**Exercise requirements:** Rewrite every one of the following records with "common name" changed to "vernacular name" wherever it occurs, keeping all other text the same.

**Supplied records:**
** Begin **
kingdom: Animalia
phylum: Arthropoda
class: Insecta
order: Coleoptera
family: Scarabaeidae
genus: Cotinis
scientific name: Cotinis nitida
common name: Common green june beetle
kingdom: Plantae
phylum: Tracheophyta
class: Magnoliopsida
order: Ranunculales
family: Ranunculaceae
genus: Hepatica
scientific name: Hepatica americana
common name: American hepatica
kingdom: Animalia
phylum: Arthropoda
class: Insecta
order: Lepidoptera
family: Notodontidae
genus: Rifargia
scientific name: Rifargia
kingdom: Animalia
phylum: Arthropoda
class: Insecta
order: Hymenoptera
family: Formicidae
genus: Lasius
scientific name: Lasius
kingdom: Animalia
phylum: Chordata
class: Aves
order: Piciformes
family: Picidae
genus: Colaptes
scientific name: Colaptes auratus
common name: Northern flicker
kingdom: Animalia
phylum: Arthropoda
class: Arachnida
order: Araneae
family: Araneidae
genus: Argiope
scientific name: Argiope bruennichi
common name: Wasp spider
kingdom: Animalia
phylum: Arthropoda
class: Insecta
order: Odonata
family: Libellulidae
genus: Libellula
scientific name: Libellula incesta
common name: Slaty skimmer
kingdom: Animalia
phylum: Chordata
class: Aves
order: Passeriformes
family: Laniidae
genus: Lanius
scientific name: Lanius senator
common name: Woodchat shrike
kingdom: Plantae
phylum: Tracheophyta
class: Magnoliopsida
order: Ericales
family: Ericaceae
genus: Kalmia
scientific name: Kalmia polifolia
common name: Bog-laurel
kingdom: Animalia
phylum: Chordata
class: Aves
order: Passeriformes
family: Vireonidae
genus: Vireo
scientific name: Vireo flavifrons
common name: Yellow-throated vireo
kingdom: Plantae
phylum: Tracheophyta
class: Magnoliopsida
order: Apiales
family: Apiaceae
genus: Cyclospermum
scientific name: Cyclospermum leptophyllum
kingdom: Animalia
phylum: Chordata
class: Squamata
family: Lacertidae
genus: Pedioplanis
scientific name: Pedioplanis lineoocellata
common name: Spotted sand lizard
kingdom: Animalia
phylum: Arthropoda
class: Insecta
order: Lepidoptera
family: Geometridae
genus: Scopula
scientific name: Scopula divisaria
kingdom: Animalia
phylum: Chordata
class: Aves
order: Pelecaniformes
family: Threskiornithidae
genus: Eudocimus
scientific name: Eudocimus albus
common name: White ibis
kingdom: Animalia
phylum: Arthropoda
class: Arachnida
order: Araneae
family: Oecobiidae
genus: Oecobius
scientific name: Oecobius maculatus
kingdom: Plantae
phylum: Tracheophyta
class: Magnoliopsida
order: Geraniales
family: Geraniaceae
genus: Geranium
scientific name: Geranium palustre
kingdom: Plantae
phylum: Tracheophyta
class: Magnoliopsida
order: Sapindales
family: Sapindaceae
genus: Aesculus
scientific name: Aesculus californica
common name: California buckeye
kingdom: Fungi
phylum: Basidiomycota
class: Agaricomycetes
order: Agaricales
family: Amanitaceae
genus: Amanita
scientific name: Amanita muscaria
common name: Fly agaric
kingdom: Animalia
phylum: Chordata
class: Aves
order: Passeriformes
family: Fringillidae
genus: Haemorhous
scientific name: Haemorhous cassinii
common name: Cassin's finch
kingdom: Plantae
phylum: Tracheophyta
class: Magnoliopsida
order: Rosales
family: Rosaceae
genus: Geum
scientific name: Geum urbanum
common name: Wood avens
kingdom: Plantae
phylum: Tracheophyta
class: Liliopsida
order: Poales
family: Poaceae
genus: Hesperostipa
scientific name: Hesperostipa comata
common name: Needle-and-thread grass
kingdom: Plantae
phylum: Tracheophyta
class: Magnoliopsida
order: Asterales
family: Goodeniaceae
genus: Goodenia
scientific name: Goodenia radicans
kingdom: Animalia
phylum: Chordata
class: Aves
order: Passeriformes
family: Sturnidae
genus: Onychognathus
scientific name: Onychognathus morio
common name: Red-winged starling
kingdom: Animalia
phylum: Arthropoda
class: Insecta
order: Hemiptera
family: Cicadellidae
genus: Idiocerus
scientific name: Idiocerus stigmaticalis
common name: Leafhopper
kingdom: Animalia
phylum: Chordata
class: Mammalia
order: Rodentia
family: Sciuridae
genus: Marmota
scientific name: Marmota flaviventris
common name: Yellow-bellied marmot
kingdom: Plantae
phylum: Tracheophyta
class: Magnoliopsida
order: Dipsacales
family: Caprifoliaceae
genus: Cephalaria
** End **
**Completed exercise:**
kingdom: Animalia
phylum: Arthropoda
class: Insecta
order: Coleoptera
family: Scarabaeidae
genus: Cotinis
scientific name: Cotinis nitida
vernacular name: Common green june beetle
kingdom: Plantae
phylum: Tracheophyta
class: Magnoliopsida
order: Ranunculales
family: Ranunculaceae
genus: Hepatica
scientific name: Hepatica americana
vernacular name: American hepatica
kingdom: Animalia
phylum: Arthropoda
class: Insecta
order: Lepidoptera
family: Notodontidae
genus: Rifargia
scientific name: Rifargia
kingdom: Animalia
phylum: Arthropoda
class: Insecta
order: Hymenoptera
family: Formicidae
genus: Lasius
scientific name: Lasius
kingdom: Animalia
phylum: Chordata
class: Aves
order: Piciformes
family: Picidae
genus: Colaptes
scientific name: Colaptes auratus
vernacular name: Northern flicker
kingdom: Animalia
phylum: Arthropoda
class: Arachnida
order: Araneae
family: Araneidae
genus: Argiope
scientific name: Argiope bruennichi
vernacular name: Wasp spider
kingdom: Animalia
phylum: Arthropoda
class: Insecta
order: Odonata
family: Libellulidae
genus: Libellula
scientific name: Libellula incesta
vernacular name: Slaty skimmer
kingdom: Animalia
phylum: Chordata
class: Aves
order: Passeriformes
family: Laniidae
genus: Lanius
scientific name: Lanius senator
vernacular name: Woodchat shrike
kingdom: Plantae
phylum: Tracheophyta
class: Magnoliopsida
order: Ericales
family: Ericaceae
genus: Kalmia
scientific name: Kalmia polifolia
vernacular name: Bog-laurel
kingdom: Animalia
phylum: Chordata
class: Aves
order: Passeriformes
family: Vireonidae
genus: Vireo
scientific name: Vireo flavifrons
vernacular name: Yellow-throated vireo
kingdom: Plantae
phylum: Tracheophyta
class: Magnoliopsida
order: Apiales
family: Apiaceae
genus: Cyclospermum
scientific name: Cyclospermum leptophyllum
kingdom: Animalia
phylum: Chordata
class: Squamata
family: Lacertidae
genus: Pedioplanis
scientific name: Pedioplanis lineoocellata
vernacular name: Spotted sand lizard
kingdom: Animalia
phylum: Arthropoda
class: Insecta
order: Lepidoptera
family: Geometridae
genus: Scopula
scientific name: Scopula divisaria
kingdom: Animalia
phylum: Chordata
class: Aves
order: Pelecaniformes
family: Threskiornithidae
genus: Eudocimus
scientific name: Eudocimus albus
vernacular name: White ibis
kingdom: Animalia
phylum: Arthropoda
class: Arachnida
order: Araneae
family: Oecobiidae
genus: Oecobius
scientific name: Oecobius maculatus
kingdom: Plantae
phylum: Tracheophyta
class: Magnoliopsida
order: Geraniales
family: Geraniaceae
genus: Geranium
scientific name: Geranium palustre
kingdom: Plantae
phylum: Tracheophyta
class: Magnoliopsida
order: Sapindales
family: Sapindaceae
genus: Aesculus
scientific name: Aesculus californica
vernacular name: California buckeye
kingdom: Fungi
phylum: Basidiomycota
class: Agaricomycetes
order: Agaricales
family: Amanitaceae
genus: Amanita
scientific name: Amanita muscaria
vernacular name: Fly agaric
kingdom: Animalia
phylum: Chordata
class: Aves
order: Passeriformes
family: Fringillidae
genus: Haemorhous
scientific name: Haemorhous cassinii
vernacular name: Cassin's finch
kingdom: Plantae
phylum: Tracheophyta
class: Magnoliopsida
order: Rosales
family: Rosaceae
genus: Geum
scientific name: Geum urbanum
vernacular name: Wood avens
kingdom: Plantae
phylum: Tracheophyta
class: Liliopsida
order: Poales
family: Poaceae
genus: Hesperostipa
scientific name: Hesperostipa comata
vernacular name: Needle-and-thread grass
kingdom: Plantae
phylum: Tracheophyta
class: Magnoliopsida
order: Asterales
family: Goodeniaceae
genus: Goodenia
scientific name: Goodenia radicans
kingdom: Animalia
phylum: Chordata
class: Aves
order: Passeriformes
family: Sturnidae
genus: Onychognathus
scientific name: Onychognathus morio
vernacular name: Red-winged starling
kingdom: Animalia
phylum: Arthropoda
class: Insecta
order: Hemiptera
family: Cicadellidae
genus: Idiocerus
scientific name: Idiocerus stigmaticalis
vernacular name: Leafhopper
kingdom: Animalia
phylum: Chordata
class: Mammalia
order: Rodentia
family: Sciuridae
genus: Marmota
scientific name: Marmota flaviventris
vernacular name: Yellow-bellied marmot
kingdom: Plantae
phylum: Tracheophyta
class: Magnoliopsida
order: Dipsacales
family: Caprifoliaceae
genus: Cephalaria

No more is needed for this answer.